The method top returns the second element of the top pair, since that is the actual element in the stack. The method pop looks at the first element, the repeat count, of the top pair. If the repeat count is one, the whole pair is removed. Otherwise, the repeat count is reduced by one.

With this implementation, each method of the class runs in \(O(1)\) time, since now there are no loops.

Example: Mode

Task

Implement a class Mode with the following methods:

  • add(x): add the number x on the list
  • mode(): return the mode of the list, i.e., the most frequent number on the list

The time complexity of each method should be \(O(1)\).

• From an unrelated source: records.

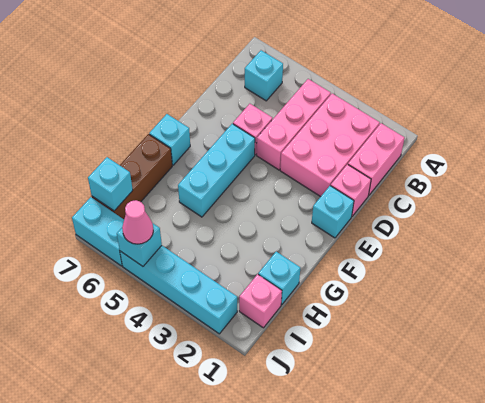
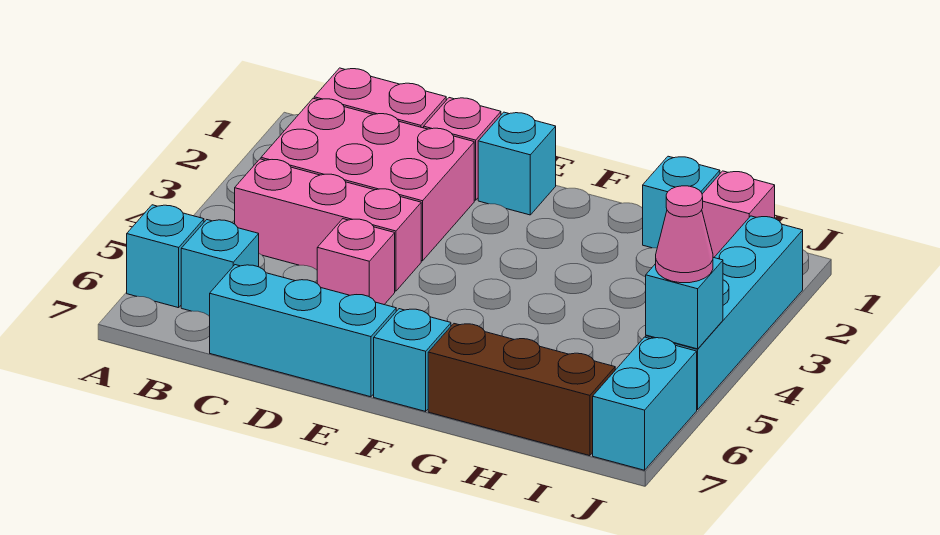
cyan 1x3 brick [178,124,255,217] -> cyan 1x3 brick moved to [210,265,396,397]
cyan 1x1 brick [88,157,133,211] -> cyan 1x1 brick moved to [127,205,204,308]

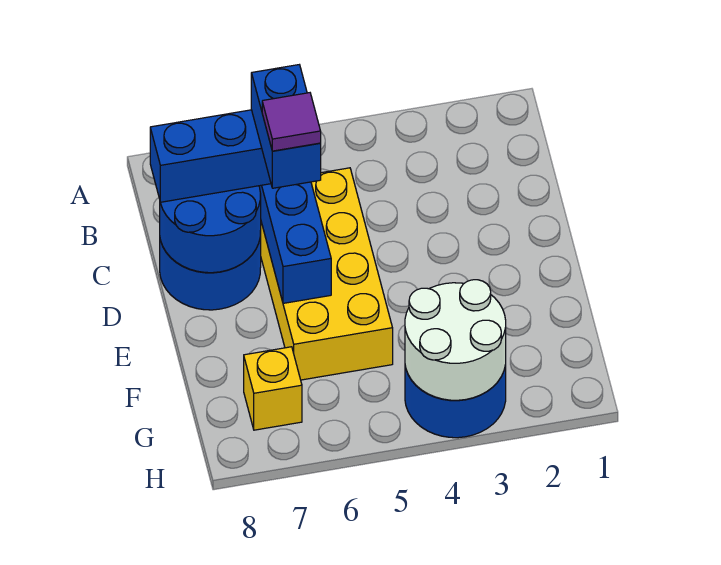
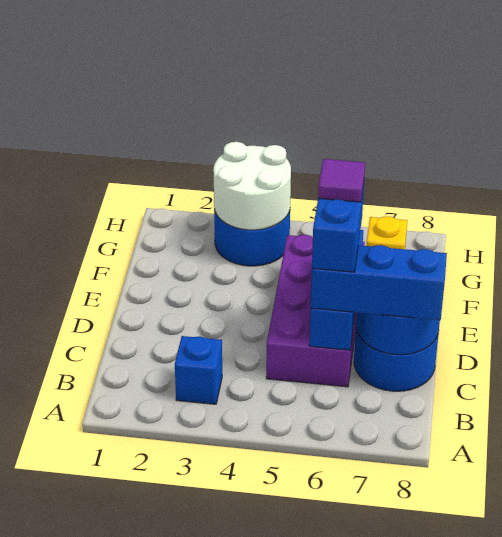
none -> blue 1x1 brick [175,336,222,404]
yellow 2x4 brick [260,168,393,380] -> purple 2x4 brick [266,235,365,387]

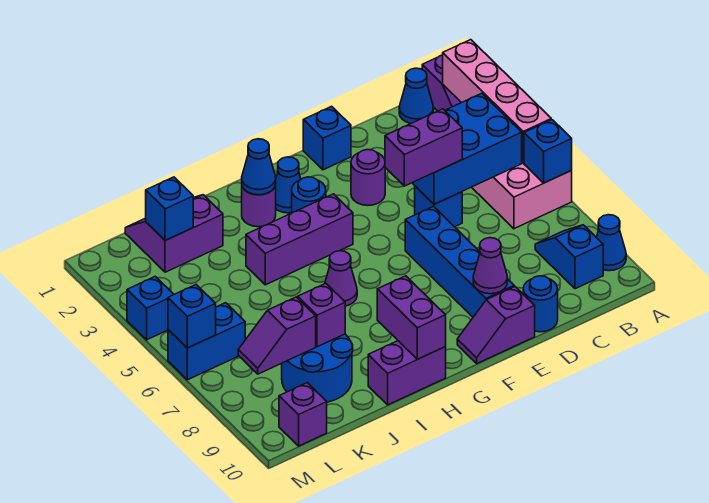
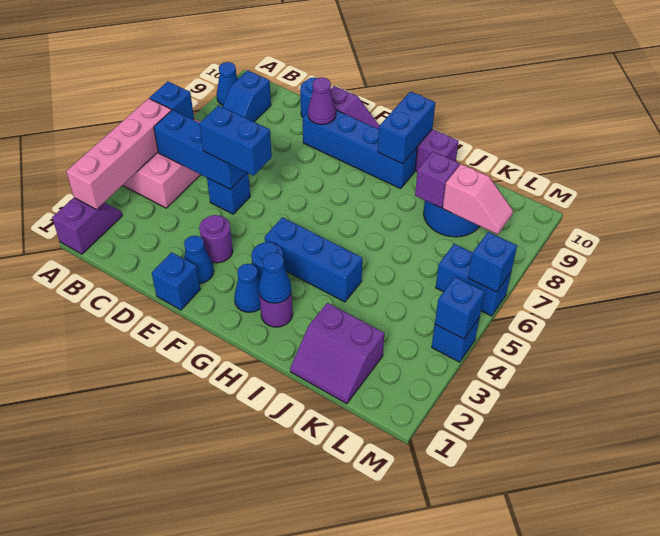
blue 1x1 cone [399,68,434,124] -> blue 1x1 cone moved to [184,236,214,284]
blue 2x3 brick [413,93,522,204] -> blue 1x3 brick [154,110,247,189]
purple 1x2 brick [385,109,462,186] -> blue 1x2 brick [199,105,272,176]
blue 1x4 brick [405,207,514,317] -> blue 1x4 brick turned to [303,110,417,189]
purple 1x3 brick [246,194,353,285] -> blue 1x3 brick [265,217,362,302]
purple 1x1 cone [325,251,357,306] -> none
purple 1x2 brick [377,276,446,359] -> blue 1x2 brick [378,92,435,164]
blue 1x1 brick [146,177,193,241] -> blue 1x1 brick moved to [435,277,485,339]
purple 1x2 slope [238,297,316,374] -> pink 1x2 slope [443,164,513,234]
purple 1x1 brick [279,383,327,446] -> none

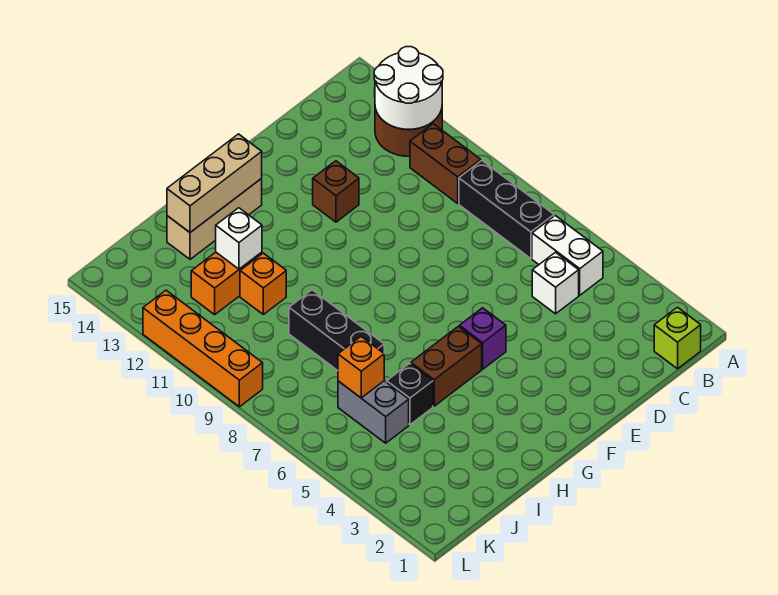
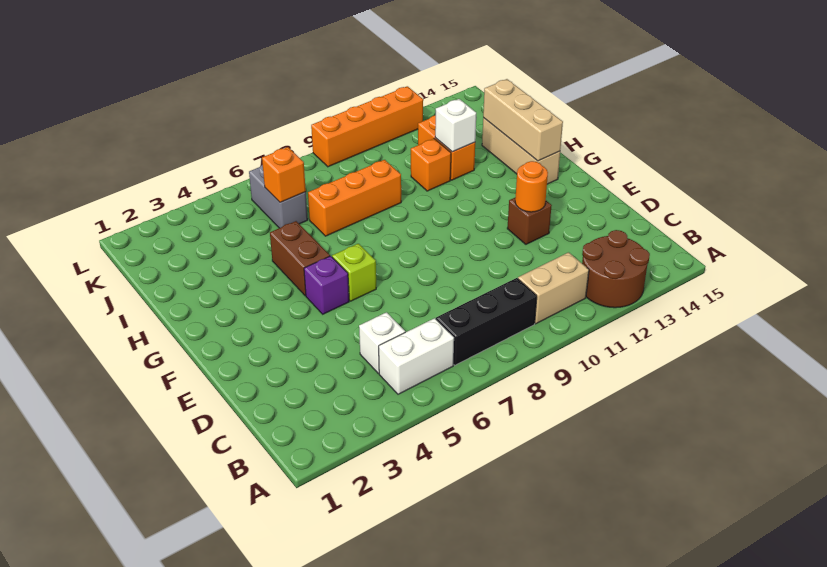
white 2x2 round brick [374,47,443,129] -> none
lime 1x1 brick [654,307,701,369] -> lime 1x1 brick moved to [332,244,376,301]
brown 1x2 brick [410,124,481,203] -> tan 1x2 brick [518,252,589,324]
none -> orange 1x1 round brick [515,161,548,212]
black 1x1 brick [387,363,433,425] -> none
black 1x3 brick [289,290,384,371] -> orange 1x3 brick [308,160,401,236]
grey 1x2 brick [338,381,409,443] -> grey 1x2 brick turned to [249,165,308,228]

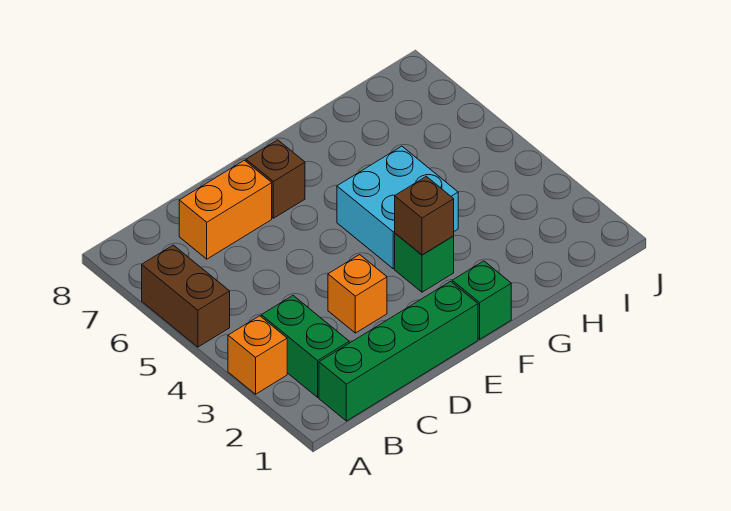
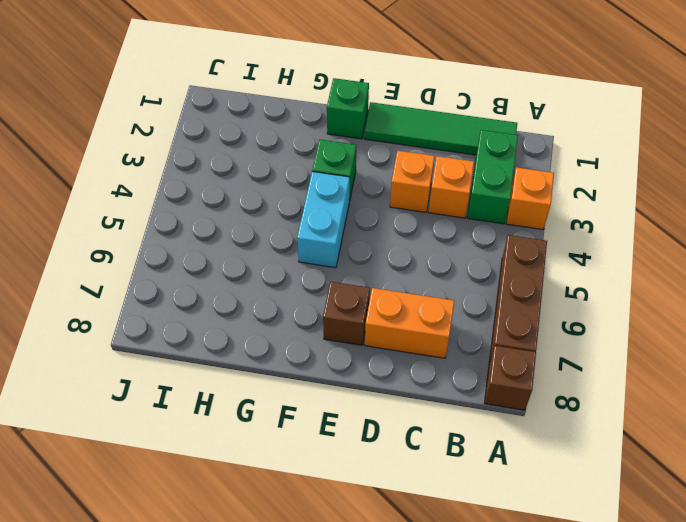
brown 1x2 brick [142,245,230,347] -> brown 1x3 brick [489,235,547,363]
green 1x4 brick [319,281,478,421] -> green 1x4 tile [364,102,517,155]
none -> orange 1x1 brick [429,156,474,218]
brown 1x1 brick [395,176,454,255] -> brown 1x1 brick moved to [484,346,536,410]
cyan 2x2 brick [337,146,458,269] -> cyan 1x2 brick [297,172,350,268]

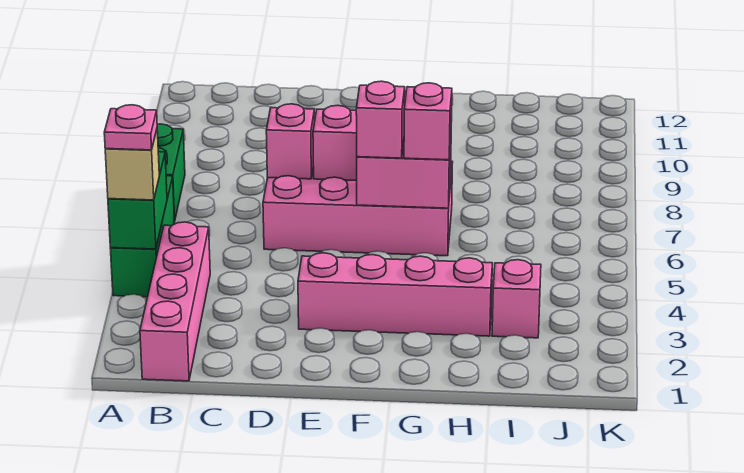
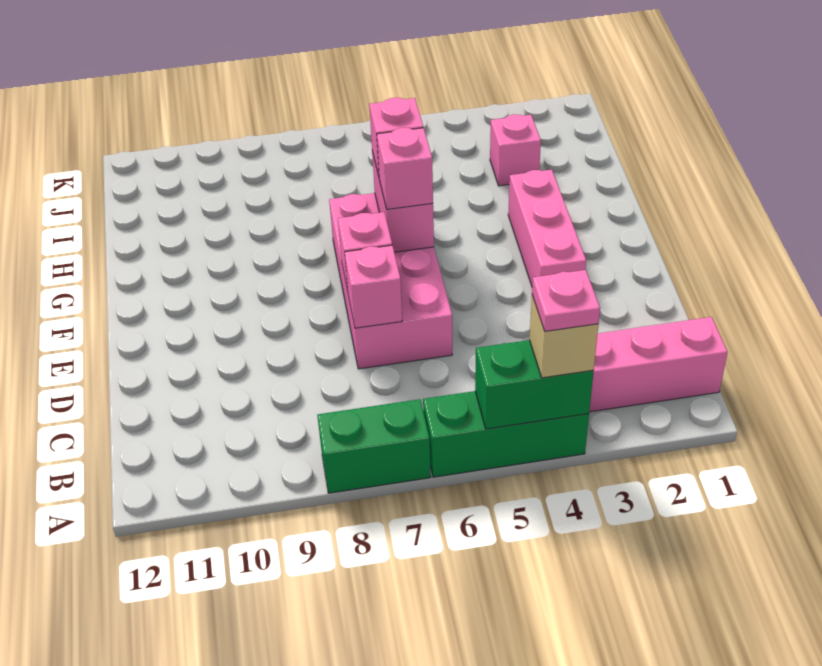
pink 1x4 brick [298,253,492,336] -> pink 1x3 brick [508,170,586,285]

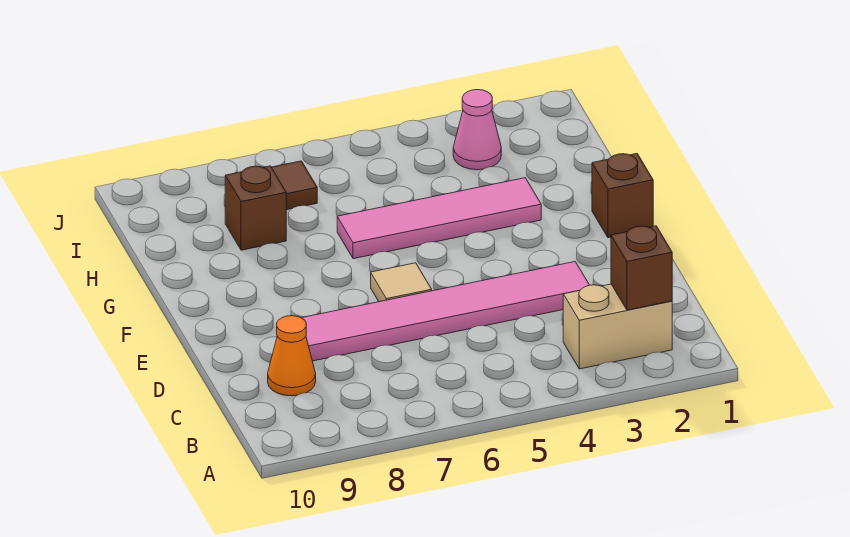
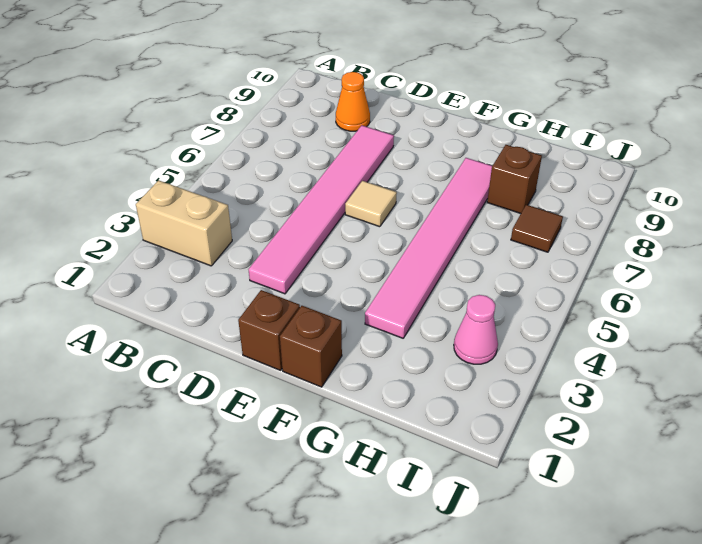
tan 1x2 brick [563,284,672,369] -> tan 1x2 brick turned to [136,180,232,266]
brown 1x1 brick [611,226,672,310] -> brown 1x1 brick moved to [238,290,300,370]
pink 1x4 tile [337,178,541,259] -> pink 1x6 tile [365,158,492,338]

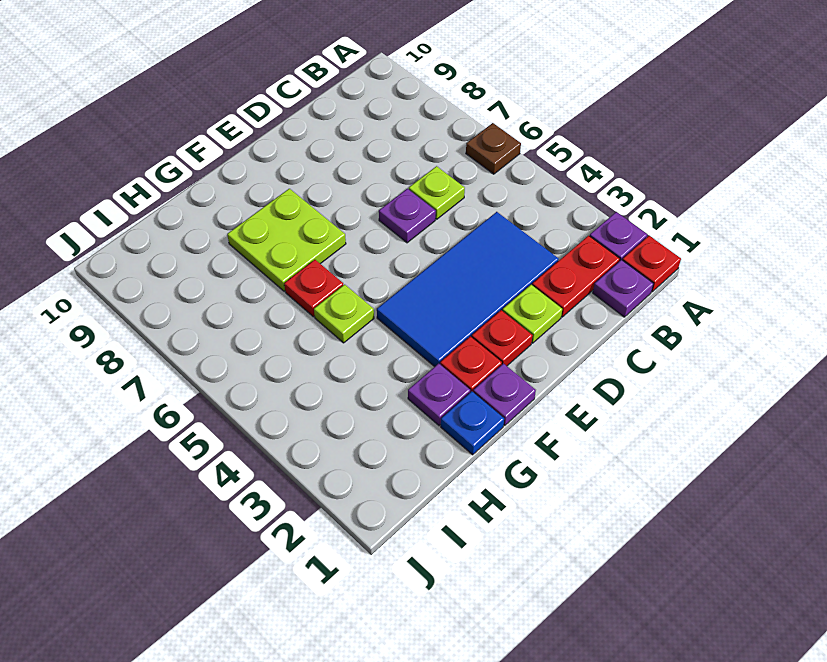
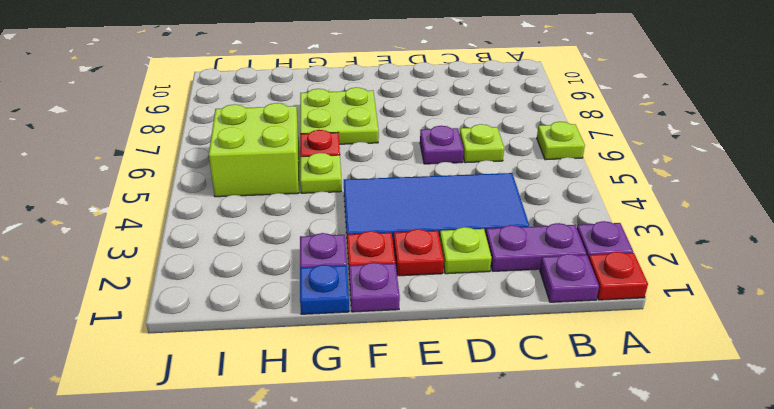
brown 1x1 plate [466,123,521,174] -> lime 1x1 plate [537,122,585,160]
red 1x2 plate [532,236,620,317] -> purple 1x2 plate [486,223,586,271]
none -> lime 2x2 brick [209,103,299,197]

This is similar to the task of computing the mode of a given list that we saw in an earlier chapter. The difference is that now we can alternate additions to the list with queries for the mode among the current list contents. For example, the class could be used as follows:

m = Mode()
m.add(1)
m.add(1)
m.add(2)
print(m.mode()) # 1
m.add(2)
m.add(2)
print(m.mode()) # 2

Since the mode query is the only query that the class needs to answer, we do not need to keep the full list but just enough information to be able to compute the mode. We can use a dictionary to store the occurrence count of each number. In addition, the class keeps track of the current mode.

class Mode:
    def __init__(self):
        self.count = {}
        self.status = (0, 0)
        
    def add(self, x):
        if x not in self.count:
            self.count[x] = 0
        self.count[x] += 1
        self.status = max(self.status, (self.count[x], x))
        
    def mode(self):
        return self.status[1]

The dictionary count contains the occurrence counts of the elements, and the pair status stores the current mode in the form \((k,x)\): the mode is \(x\) and it occurs \(k\) times on the list. When an element \(x\) is added to the list, the mode is updated if \(x\) is the mode after the addition. A succinct way to do this is to use the function max, which uses the first element of the pair (the count) as the primary key in the comparison.

Since neither method of the class has loops or slow operations, their time complexity is \(O(1)\) as required.